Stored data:
——————

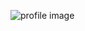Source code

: ![profile image](https://avatars.githubusercontent.com/u/104587903?s=400&u=cea348ad181d1bbcd345f4d90723a9c4f6928def&v=4)
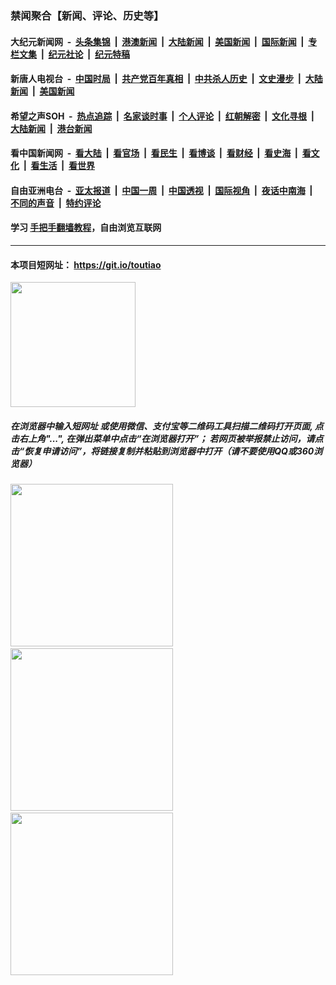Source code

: ### 禁闻聚合【新闻、评论、历史等】

#### 大纪元新闻网 &nbsp;-&nbsp; [头条集锦](indexes/E头条集锦.md?t=03101902) &nbsp;|&nbsp; [港澳新闻](indexes/E港澳新闻.md?t=03101902)  &nbsp;|&nbsp; [大陆新闻](indexes/E大陆新闻.md?t=03101902) &nbsp;|&nbsp; [美国新闻](indexes/E美国新闻.md?t=03101902) &nbsp;|&nbsp; [国际新闻](indexes/E国际新闻.md?t=03101902) &nbsp;|&nbsp; [专栏文集](indexes/E专栏文集.md?t=03101902) &nbsp;|&nbsp; [纪元社论](indexes/E纪元社论.md?t=03101902) &nbsp;|&nbsp; [纪元特稿](indexes/E纪元特稿.md?t=03101902) 

#### 新唐人电视台 &nbsp;-&nbsp; [中国时局](indexes/N中国时局.md?t=03101902) &nbsp;|&nbsp; [共产党百年真相](indexes/N共产党百年真相.md?t=03101902) &nbsp;|&nbsp; [中共杀人历史](indexes/N中共杀人历史.md?t=03101902) &nbsp;|&nbsp; [文史漫步](indexes/N文史漫步.md?t=03101902) &nbsp;|&nbsp; [大陆新闻](indexes/N大陆新闻.md?t=03101902) &nbsp;|&nbsp; [美国新闻](indexes/N美国新闻.md?t=03101902)

#### 希望之声SOH &nbsp;-&nbsp; [热点追踪](indexes/H热点追踪.md?t=03101902) &nbsp;|&nbsp; [名家谈时事](indexes/H名家谈时事.md?t=03101902) &nbsp;|&nbsp; [个人评论](indexes/H个人评论.md?t=03101902)  &nbsp;|&nbsp; [红朝解密](indexes/H红朝解密.md?t=03101902) &nbsp;|&nbsp; [文化寻根](indexes/H文化寻根.md?t=03101902) &nbsp;|&nbsp; [大陆新闻](indexes/H大陆新闻.md?t=03101902) &nbsp;|&nbsp; [港台新闻](indexes/H港台新闻.md?t=03101902)

#### 看中国新闻网 &nbsp;-&nbsp; [看大陆](indexes/S看大陆.md?t=03101902) &nbsp;|&nbsp; [看官场](indexes/S看官场.md?t=03101902) &nbsp;|&nbsp; [看民生](indexes/S看民生.md?t=03101902)  &nbsp;|&nbsp; [看博谈](indexes/S看博谈.md?t=03101902) &nbsp;|&nbsp; [看财经](indexes/S看财经.md?t=03101902) &nbsp;|&nbsp; [看史海](indexes/S看史海.md?t=03101902) &nbsp;|&nbsp; [看文化](indexes/S看文化.md?t=03101902) &nbsp;|&nbsp; [看生活](indexes/S看生活.md?t=03101902) &nbsp;|&nbsp; [看世界](indexes/S看世界.md?t=03101902)

#### 自由亚洲电台 &nbsp;-&nbsp; [亚太报道](indexes/R亚太报道.md?t=03101902) &nbsp;|&nbsp; [中国一周](indexes/R中国一周.md?t=03101902) &nbsp;|&nbsp; [中国透视](indexes/R中国透视.md?t=03101902)  &nbsp;|&nbsp; [国际视角](indexes/R国际视角.md?t=03101902) &nbsp;|&nbsp; [夜话中南海](indexes/R夜话中南海.md?t=03101902) &nbsp;|&nbsp; [不同的声音](indexes/R不同的声音.md?t=03101902) &nbsp;|&nbsp; [特约评论](indexes/R特约评论.md?t=03101902)

#### 学习 [手把手翻墙教程](https://github.com/gfw-breaker/guides/wiki)，自由浏览互联网

----

#### 本项目短网址： https://git.io/toutiao
<img src="https://raw.githubusercontent.com/gfw-breaker/banned-news/master/scripts/img/qr.png" width="200px"/>  

##### 在浏览器中输入短网址 或使用微信、支付宝等二维码工具扫描二维码打开页面, 点击右上角"...", 在弹出菜单中点击“在浏览器打开”； 若网页被举报禁止访问，请点击“恢复申请访问”，将链接复制并粘贴到浏览器中打开（请不要使用QQ或360浏览器）

<img src="https://raw.githubusercontent.com/gfw-breaker/banned-news/master/scripts/img/1.png" width="260px"/> &nbsp; <img src="https://raw.githubusercontent.com/gfw-breaker/banned-news/master/scripts/img/2.png" width="260px"/> &nbsp; <img src="https://raw.githubusercontent.com/gfw-breaker/banned-news/master/scripts/img/3.png" width="260px"/>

——————

◆ WHAT IS REQUIRED ◆
When you copy the records above, keep every word exact and leave out the pictures they contain.

◆ YOUR SOLUTION ◆
Source code

: ![profile image](https://avatars.githubusercontent.com/u/104587903?s=400&u=cea348ad181d1bbcd345f4d90723a9c4f6928def&v=4)
Source code

: ### 禁闻聚合【新闻、评论、历史等】

#### 大纪元新闻网 &nbsp;-&nbsp; [头条集锦](indexes/E头条集锦.md?t=03101902) &nbsp;|&nbsp; [港澳新闻](indexes/E港澳新闻.md?t=03101902)  &nbsp;|&nbsp; [大陆新闻](indexes/E大陆新闻.md?t=03101902) &nbsp;|&nbsp; [美国新闻](indexes/E美国新闻.md?t=03101902) &nbsp;|&nbsp; [国际新闻](indexes/E国际新闻.md?t=03101902) &nbsp;|&nbsp; [专栏文集](indexes/E专栏文集.md?t=03101902) &nbsp;|&nbsp; [纪元社论](indexes/E纪元社论.md?t=03101902) &nbsp;|&nbsp; [纪元特稿](indexes/E纪元特稿.md?t=03101902) 

#### 新唐人电视台 &nbsp;-&nbsp; [中国时局](indexes/N中国时局.md?t=03101902) &nbsp;|&nbsp; [共产党百年真相](indexes/N共产党百年真相.md?t=03101902) &nbsp;|&nbsp; [中共杀人历史](indexes/N中共杀人历史.md?t=03101902) &nbsp;|&nbsp; [文史漫步](indexes/N文史漫步.md?t=03101902) &nbsp;|&nbsp; [大陆新闻](indexes/N大陆新闻.md?t=03101902) &nbsp;|&nbsp; [美国新闻](indexes/N美国新闻.md?t=03101902)

#### 希望之声SOH &nbsp;-&nbsp; [热点追踪](indexes/H热点追踪.md?t=03101902) &nbsp;|&nbsp; [名家谈时事](indexes/H名家谈时事.md?t=03101902) &nbsp;|&nbsp; [个人评论](indexes/H个人评论.md?t=03101902)  &nbsp;|&nbsp; [红朝解密](indexes/H红朝解密.md?t=03101902) &nbsp;|&nbsp; [文化寻根](indexes/H文化寻根.md?t=03101902) &nbsp;|&nbsp; [大陆新闻](indexes/H大陆新闻.md?t=03101902) &nbsp;|&nbsp; [港台新闻](indexes/H港台新闻.md?t=03101902)

#### 看中国新闻网 &nbsp;-&nbsp; [看大陆](indexes/S看大陆.md?t=03101902) &nbsp;|&nbsp; [看官场](indexes/S看官场.md?t=03101902) &nbsp;|&nbsp; [看民生](indexes/S看民生.md?t=03101902)  &nbsp;|&nbsp; [看博谈](indexes/S看博谈.md?t=03101902) &nbsp;|&nbsp; [看财经](indexes/S看财经.md?t=03101902) &nbsp;|&nbsp; [看史海](indexes/S看史海.md?t=03101902) &nbsp;|&nbsp; [看文化](indexes/S看文化.md?t=03101902) &nbsp;|&nbsp; [看生活](indexes/S看生活.md?t=03101902) &nbsp;|&nbsp; [看世界](indexes/S看世界.md?t=03101902)

#### 自由亚洲电台 &nbsp;-&nbsp; [亚太报道](indexes/R亚太报道.md?t=03101902) &nbsp;|&nbsp; [中国一周](indexes/R中国一周.md?t=03101902) &nbsp;|&nbsp; [中国透视](indexes/R中国透视.md?t=03101902)  &nbsp;|&nbsp; [国际视角](indexes/R国际视角.md?t=03101902) &nbsp;|&nbsp; [夜话中南海](indexes/R夜话中南海.md?t=03101902) &nbsp;|&nbsp; [不同的声音](indexes/R不同的声音.md?t=03101902) &nbsp;|&nbsp; [特约评论](indexes/R特约评论.md?t=03101902)

#### 学习 [手把手翻墙教程](https://github.com/gfw-breaker/guides/wiki)，自由浏览互联网

----

#### 本项目短网址： https://git.io/toutiao
<img src="https://raw.githubusercontent.com/gfw-breaker/banned-news/master/scripts/img/qr.png" width="200px"/>  

##### 在浏览器中输入短网址 或使用微信、支付宝等二维码工具扫描二维码打开页面, 点击右上角"...", 在弹出菜单中点击“在浏览器打开”； 若网页被举报禁止访问，请点击“恢复申请访问”，将链接复制并粘贴到浏览器中打开（请不要使用QQ或360浏览器）

<img src="https://raw.githubusercontent.com/gfw-breaker/banned-news/master/scripts/img/1.png" width="260px"/> &nbsp; <img src="https://raw.githubusercontent.com/gfw-breaker/banned-news/master/scripts/img/2.png" width="260px"/> &nbsp; <img src="https://raw.githubusercontent.com/gfw-breaker/banned-news/master/scripts/img/3.png" width="260px"/>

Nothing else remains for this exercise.